Lead author Branislav Igic was conducting fieldwork at the National Botanic Gardens in Canberra when he realised he was hearing a range of alarm calls from birds he couldn’t see. It turned out the tiny brown thornbill was responsible for them all. Naturally, he wanted to figure out why.

It all comes down to creating as convincing a ruse as possible.

Brown thornbill nests are hidden in dense thickets a metre or less off the ground – even so, their young are constantly under threat from much larger crow-like pied currawongs. Currawong chicks devour the chicks of smaller birds – with each brood needing around two kilograms of food. More than a quarter of thornbills lose entire nests to predators.

While many birds use trickery to protect their nests – some feign injury, or even tend to a fake nest, to draw predators away from their brood – the brown thornbill’s approach has never been seen before. When thornbills hear their chicks in distress, they simultaneously emit the alarm calls of up to four different birds, simulating what would happen if a hawk were flying overhead. Tricked into thinking a bigger predator is in the air, the currawongs quickly abandon their hunt.

“The study is very surprising in terms of the complexity of between-species interactions it reveals,” says University of Melbourne ornithologist Michelle Hall. “Birds use vocal mimicry to increase their vocal repertoire, but as far as I know its effect on predator behaviour has not been shown.”

To test if the thornbills were employing this strategy to protect their nests, Igic and his colleagues recorded how nesting thornbills responded to stuffed taxidermy mounts of currawongs and harmless rosella parrots. As expected, the thornbills didn’t react to the rosellas. They didn’t respond to the stuffed currawong on its own either, but mimicked alarm calls when they were presented with the stuffed currawong and sound clips of distressed thornbill chicks, suggesting the trick is geared towards helping their chicks escape an attack.

Sure enough, the currawongs were startled by the alarm calls – regardless of whether they were genuine or mimicked. The researchers played back real honeyeater alarms and honeyeater alarms mimicked by thornbills to currawongs approaching a specially-designed feeder. As soon as the currawongs heard the alarm calls, they either scanned the air for danger or flew away. The researchers think this short distraction buys thornbill nestlings enough time to scatter into the dense vegetation around the nest.
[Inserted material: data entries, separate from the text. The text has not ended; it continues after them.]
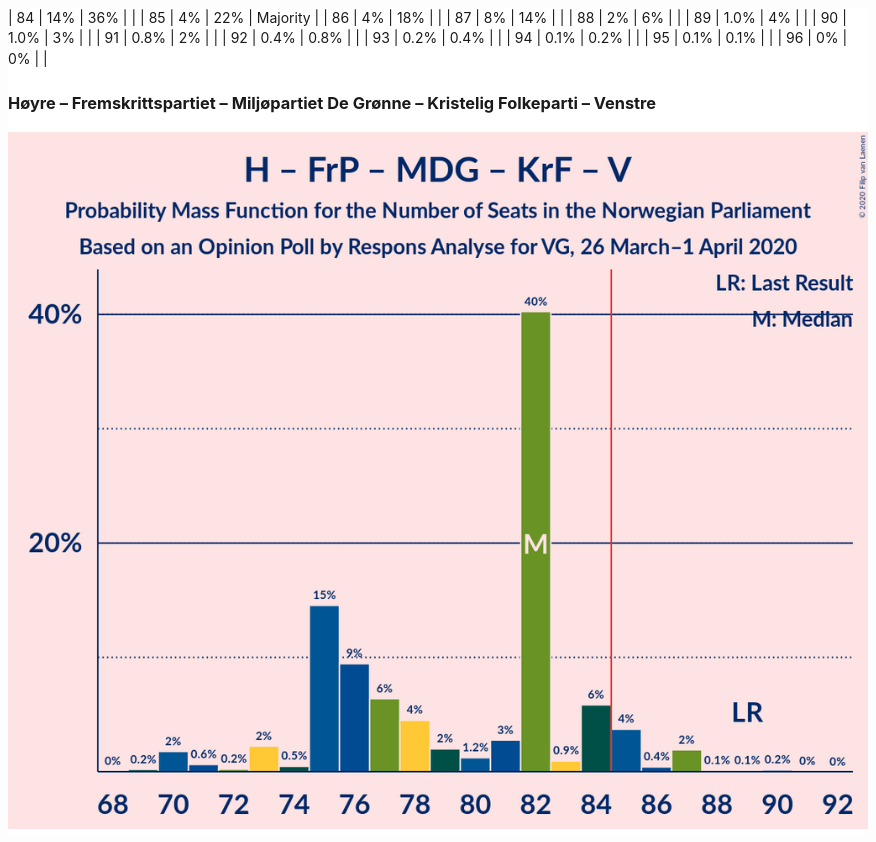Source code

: | 84 | 14% | 36% |  |
| 85 | 4% | 22% | Majority |
| 86 | 4% | 18% |  |
| 87 | 8% | 14% |  |
| 88 | 2% | 6% |  |
| 89 | 1.0% | 4% |  |
| 90 | 1.0% | 3% |  |
| 91 | 0.8% | 2% |  |
| 92 | 0.4% | 0.8% |  |
| 93 | 0.2% | 0.4% |  |
| 94 | 0.1% | 0.2% |  |
| 95 | 0.1% | 0.1% |  |
| 96 | 0% | 0% |  |

### Høyre – Fremskrittspartiet – Miljøpartiet De Grønne – Kristelig Folkeparti – Venstre

![Graph with seats probability mass function not yet produced](2020-04-01-ResponsAnalyse-coalitions-seats-pmf-h–frp–mdg–krf–v.png "Seats Probability Mass Function")
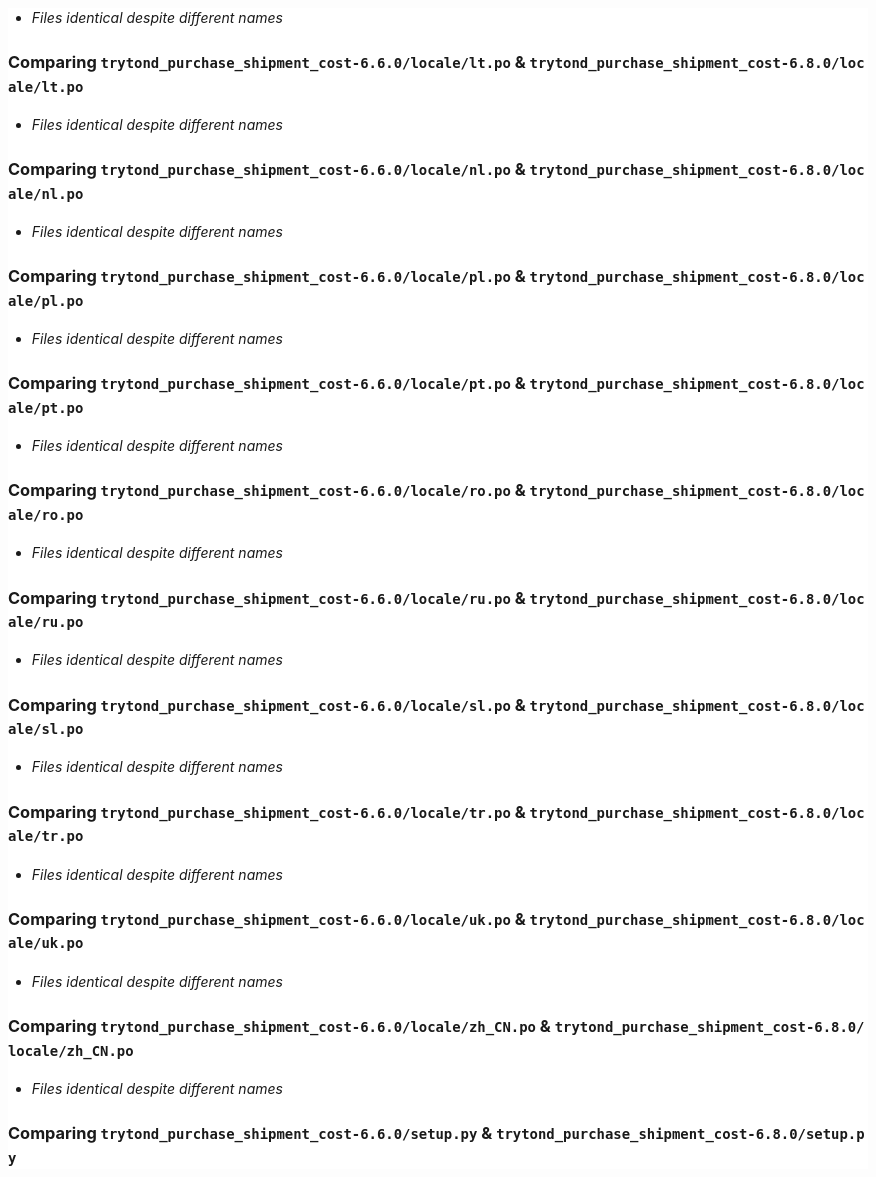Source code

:  * *Files identical despite different names*

### Comparing `trytond_purchase_shipment_cost-6.6.0/locale/lt.po` & `trytond_purchase_shipment_cost-6.8.0/locale/lt.po`

 * *Files identical despite different names*

### Comparing `trytond_purchase_shipment_cost-6.6.0/locale/nl.po` & `trytond_purchase_shipment_cost-6.8.0/locale/nl.po`

 * *Files identical despite different names*

### Comparing `trytond_purchase_shipment_cost-6.6.0/locale/pl.po` & `trytond_purchase_shipment_cost-6.8.0/locale/pl.po`

 * *Files identical despite different names*

### Comparing `trytond_purchase_shipment_cost-6.6.0/locale/pt.po` & `trytond_purchase_shipment_cost-6.8.0/locale/pt.po`

 * *Files identical despite different names*

### Comparing `trytond_purchase_shipment_cost-6.6.0/locale/ro.po` & `trytond_purchase_shipment_cost-6.8.0/locale/ro.po`

 * *Files identical despite different names*

### Comparing `trytond_purchase_shipment_cost-6.6.0/locale/ru.po` & `trytond_purchase_shipment_cost-6.8.0/locale/ru.po`

 * *Files identical despite different names*

### Comparing `trytond_purchase_shipment_cost-6.6.0/locale/sl.po` & `trytond_purchase_shipment_cost-6.8.0/locale/sl.po`

 * *Files identical despite different names*

### Comparing `trytond_purchase_shipment_cost-6.6.0/locale/tr.po` & `trytond_purchase_shipment_cost-6.8.0/locale/tr.po`

 * *Files identical despite different names*

### Comparing `trytond_purchase_shipment_cost-6.6.0/locale/uk.po` & `trytond_purchase_shipment_cost-6.8.0/locale/uk.po`

 * *Files identical despite different names*

### Comparing `trytond_purchase_shipment_cost-6.6.0/locale/zh_CN.po` & `trytond_purchase_shipment_cost-6.8.0/locale/zh_CN.po`

 * *Files identical despite different names*

### Comparing `trytond_purchase_shipment_cost-6.6.0/setup.py` & `trytond_purchase_shipment_cost-6.8.0/setup.py`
Animals that mimic for self-defence usually pretend to be more dangerous than they are, but this is the first time an animal has been recorded mimicking a fellow harmless species. Instead of pretending to be dangerous, thornbills send false alarms that danger is present. Mimicking predators is out of the question, as predators such as hawks stalk their prey in silence.

Thornbills are talented mimics, reproducing the alarm calls of around 10 species. Why go to the trouble of mimicking so many different alarm calls at once? Igic says it all comes down to creating as convincing a ruse as possible. “You’d be much more convinced if there were five people crying wolf rather than just one,” he says.